Do you know an employee asking for a deserved raise is something that shows initiative? Additionally, a good boss won’t take offense. Because it’s better for a great employee to ask for a raise then to up and quit and work for a better-paying competitor from a boss’s perspective; especially if they would have paid the raise if asked. But, there’s a wrong way and a right way to ask for a raise; and timing is important. So below are some things to think about if you are the employee asking for a raise:
- Do a self-assessment: Think about your performance at work; are you quiet or in the limelight? Does your boss know of anything that you’ve personally contributed to on a project? Are you an essential part of your team? Would your absence make any difference? Unless you have some accomplishments under your belt then, you may be overreaching.
- Know your value: After doing your self-assessment and feeling positive about it, then move ahead and find out what the pay should be for someone in your position at the office. Find out what other employers are paying their employees who have the similar experience and credentials to yours. This can be found out online.
- Bring proof of your value: What have you done at the job to increase your value? Have you boosted sales, completed a project which expanded the market? Found a way to increase the reach of social media? Have documentation ready and keep it updated monthly until you need it for your pay raise interview.

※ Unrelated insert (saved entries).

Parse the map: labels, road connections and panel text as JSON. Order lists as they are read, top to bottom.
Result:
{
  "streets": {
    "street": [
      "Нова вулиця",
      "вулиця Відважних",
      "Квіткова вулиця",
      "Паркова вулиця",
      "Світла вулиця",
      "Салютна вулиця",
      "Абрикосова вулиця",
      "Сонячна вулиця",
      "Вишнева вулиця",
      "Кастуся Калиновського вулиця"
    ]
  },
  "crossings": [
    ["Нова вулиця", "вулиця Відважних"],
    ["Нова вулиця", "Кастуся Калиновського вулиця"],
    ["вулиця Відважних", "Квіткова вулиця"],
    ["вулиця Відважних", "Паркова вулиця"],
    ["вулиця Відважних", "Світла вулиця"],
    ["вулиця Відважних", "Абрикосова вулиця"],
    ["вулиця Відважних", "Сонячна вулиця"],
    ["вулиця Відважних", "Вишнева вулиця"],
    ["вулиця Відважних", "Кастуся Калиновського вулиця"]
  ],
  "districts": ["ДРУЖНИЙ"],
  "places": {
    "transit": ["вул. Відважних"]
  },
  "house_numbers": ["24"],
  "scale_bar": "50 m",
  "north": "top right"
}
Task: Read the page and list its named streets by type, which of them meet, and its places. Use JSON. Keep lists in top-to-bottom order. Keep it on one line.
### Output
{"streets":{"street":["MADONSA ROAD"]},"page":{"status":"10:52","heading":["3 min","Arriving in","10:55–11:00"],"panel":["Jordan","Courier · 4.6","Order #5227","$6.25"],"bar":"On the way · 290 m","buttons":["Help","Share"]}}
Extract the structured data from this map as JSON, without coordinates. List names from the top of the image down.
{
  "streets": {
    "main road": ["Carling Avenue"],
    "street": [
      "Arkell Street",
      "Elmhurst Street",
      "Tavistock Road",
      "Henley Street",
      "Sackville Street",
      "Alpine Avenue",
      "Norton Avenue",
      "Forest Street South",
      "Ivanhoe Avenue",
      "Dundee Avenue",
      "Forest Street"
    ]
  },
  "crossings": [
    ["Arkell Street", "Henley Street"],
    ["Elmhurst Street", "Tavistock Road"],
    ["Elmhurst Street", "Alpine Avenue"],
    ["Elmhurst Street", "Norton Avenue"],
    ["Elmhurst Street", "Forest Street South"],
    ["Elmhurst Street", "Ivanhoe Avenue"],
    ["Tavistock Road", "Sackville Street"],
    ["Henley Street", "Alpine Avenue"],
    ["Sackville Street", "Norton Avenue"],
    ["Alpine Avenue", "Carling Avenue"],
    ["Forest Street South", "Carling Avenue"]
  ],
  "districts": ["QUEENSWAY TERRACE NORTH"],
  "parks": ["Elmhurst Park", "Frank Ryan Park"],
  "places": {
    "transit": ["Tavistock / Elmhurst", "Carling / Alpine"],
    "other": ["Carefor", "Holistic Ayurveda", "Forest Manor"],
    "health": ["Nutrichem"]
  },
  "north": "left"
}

- Watch your timing: Time your raise request during the time of the year that evaluations are given to employees, even if you’ve been there for less than a year, but you’re not so new that it is inappropriate. Here, you have the boss one-to-one too, and the subject of a raise deals with your job performance, so it isn’t an out of the blue request additionally. So if you can prove that you’ve done an outstanding job, go ahead and ask. Just remember, if the company is having a financial downturn for the year, your timing may be wrong.
- Prepare an alternate suggestion: If the company you’re working for isn’t giving raises, suggest an alternative request. Suggest an alternative such as flexible working hours, a four-day week with the same hours worked per week, unpaid time off when needed or extra vacation time. Your employer may not have thought of these as an alternative to a raise.
- Make an appointment with your boss: After you’ve made an appointment with your boss, start preparing yourself. Just causally discussing a raise isn’t professional either. It looks as if you don’t take things seriously. By taking time and being prepared, it shows your boss that you’re serious about where your career is too. It may make all the difference.
What not to do if you want a raise
There are several things not to do if you are planning on asking for a raise. Here, how you present yourself at work, and your demeanor is important for your career growth. It’s just as important how others perceive you as is your work performance too. So, if you’re sitting with a group of co-workers on break or at lunch, don’t bring up salaries or individual performance ratings to try to get a feel on what others are being paid as a comparison. It’s a tacky technique and can hurt the professional image you want to portray.
Also, don’t compare what you’re paid to what others are paid. It’s irrelevant because companies evaluate salaries on the individual’s job performance and you look grasping. When you ask for a raise, it should be based on what you have done for the company then, what your skills are and what kind of contribution you’ve made to make the company a better place.
What to do if you don’t get a raise
If after all this, you don’t get the raise, now what? There are several options for you to choose from. You can work on the reasons why you didn’t get a raise. Perhaps you need to try harder in different areas or improve yourself in other ways before asking again. Or, you can change employment and switch to another job if you aren’t going to be happy where you are now. Or, you can get a side job to cover what you were expecting to make with the raise that you didn’t get if it doesn’t violate a company policy.
Just remember before you ask, be prepared.